Rendered images with source text
══════

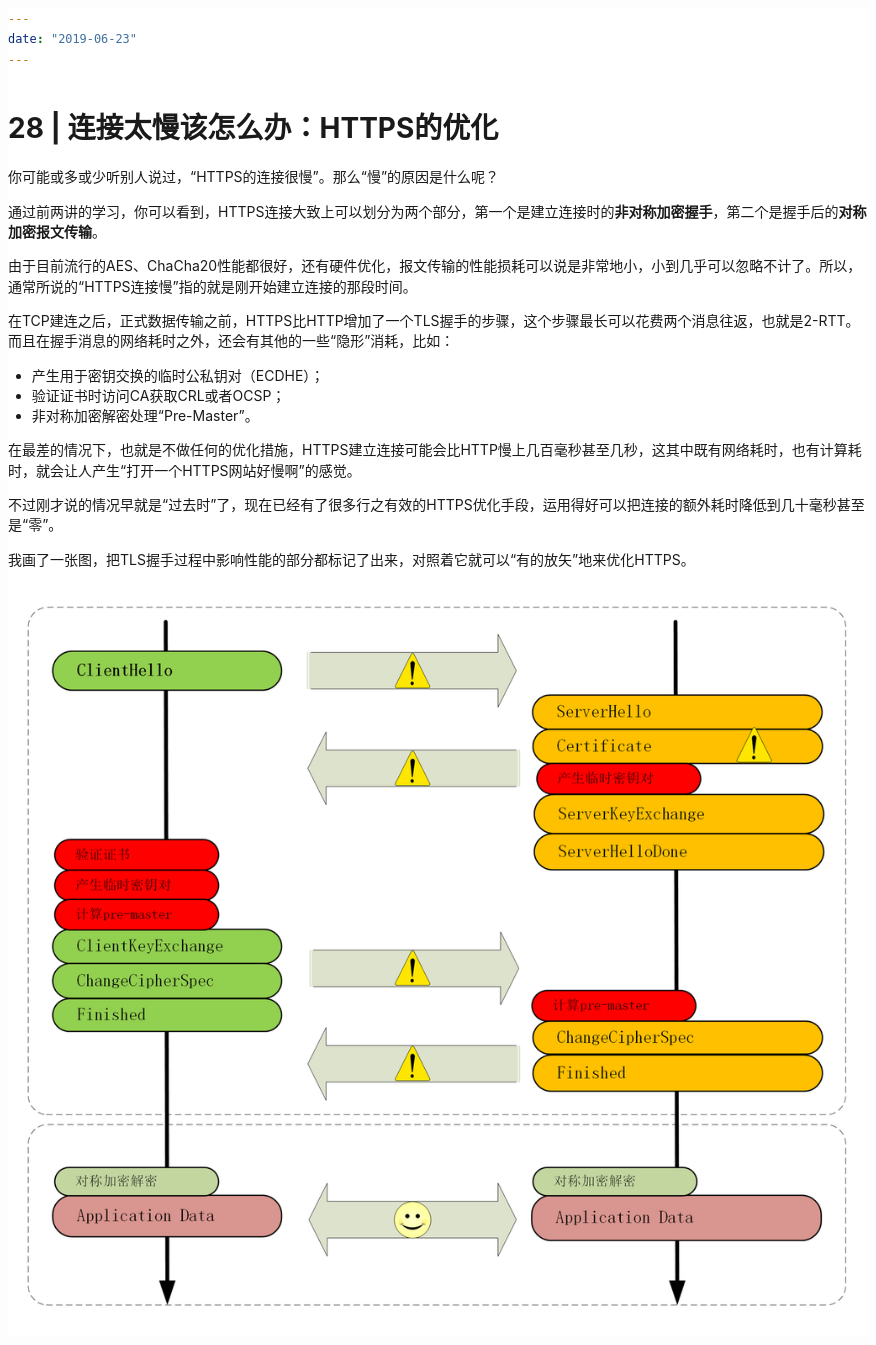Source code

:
 ```yaml
---
date: "2019-06-23"
---  
```

      
# 28 | 连接太慢该怎么办：HTTPS的优化
你可能或多或少听别人说过，“HTTPS的连接很慢”。那么“慢”的原因是什么呢？

通过前两讲的学习，你可以看到，HTTPS连接大致上可以划分为两个部分，第一个是建立连接时的**非对称加密握手**，第二个是握手后的**对称加密报文传输**。

由于目前流行的AES、ChaCha20性能都很好，还有硬件优化，报文传输的性能损耗可以说是非常地小，小到几乎可以忽略不计了。所以，通常所说的“HTTPS连接慢”指的就是刚开始建立连接的那段时间。

在TCP建连之后，正式数据传输之前，HTTPS比HTTP增加了一个TLS握手的步骤，这个步骤最长可以花费两个消息往返，也就是2-RTT。而且在握手消息的网络耗时之外，还会有其他的一些“隐形”消耗，比如：

* 产生用于密钥交换的临时公私钥对（ECDHE）；
* 验证证书时访问CA获取CRL或者OCSP；
* 非对称加密解密处理“Pre-Master”。

在最差的情况下，也就是不做任何的优化措施，HTTPS建立连接可能会比HTTP慢上几百毫秒甚至几秒，这其中既有网络耗时，也有计算耗时，就会让人产生“打开一个HTTPS网站好慢啊”的感觉。

不过刚才说的情况早就是“过去时”了，现在已经有了很多行之有效的HTTPS优化手段，运用得好可以把连接的额外耗时降低到几十毫秒甚至是“零”。



我画了一张图，把TLS握手过程中影响性能的部分都标记了出来，对照着它就可以“有的放矢”地来优化HTTPS。

![](./httpsstatic001geekbangorgresourceimagec4edc41da1f1b1bdf4dc92c46330542c5ded.png)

══════

§ Your goal
A word-for-word copy of the records is required. Leave out every picture.

§ Solution
Source code

:
 ```yaml
---
date: "2019-06-23"
---  
```

      
# 28 | 连接太慢该怎么办：HTTPS的优化
你可能或多或少听别人说过，“HTTPS的连接很慢”。那么“慢”的原因是什么呢？

通过前两讲的学习，你可以看到，HTTPS连接大致上可以划分为两个部分，第一个是建立连接时的**非对称加密握手**，第二个是握手后的**对称加密报文传输**。

由于目前流行的AES、ChaCha20性能都很好，还有硬件优化，报文传输的性能损耗可以说是非常地小，小到几乎可以忽略不计了。所以，通常所说的“HTTPS连接慢”指的就是刚开始建立连接的那段时间。

在TCP建连之后，正式数据传输之前，HTTPS比HTTP增加了一个TLS握手的步骤，这个步骤最长可以花费两个消息往返，也就是2-RTT。而且在握手消息的网络耗时之外，还会有其他的一些“隐形”消耗，比如：

* 产生用于密钥交换的临时公私钥对（ECDHE）；
* 验证证书时访问CA获取CRL或者OCSP；
* 非对称加密解密处理“Pre-Master”。

在最差的情况下，也就是不做任何的优化措施，HTTPS建立连接可能会比HTTP慢上几百毫秒甚至几秒，这其中既有网络耗时，也有计算耗时，就会让人产生“打开一个HTTPS网站好慢啊”的感觉。

不过刚才说的情况早就是“过去时”了，现在已经有了很多行之有效的HTTPS优化手段，运用得好可以把连接的额外耗时降低到几十毫秒甚至是“零”。



我画了一张图，把TLS握手过程中影响性能的部分都标记了出来，对照着它就可以“有的放矢”地来优化HTTPS。

![](./httpsstatic001geekbangorgresourceimagec4edc41da1f1b1bdf4dc92c46330542c5ded.png)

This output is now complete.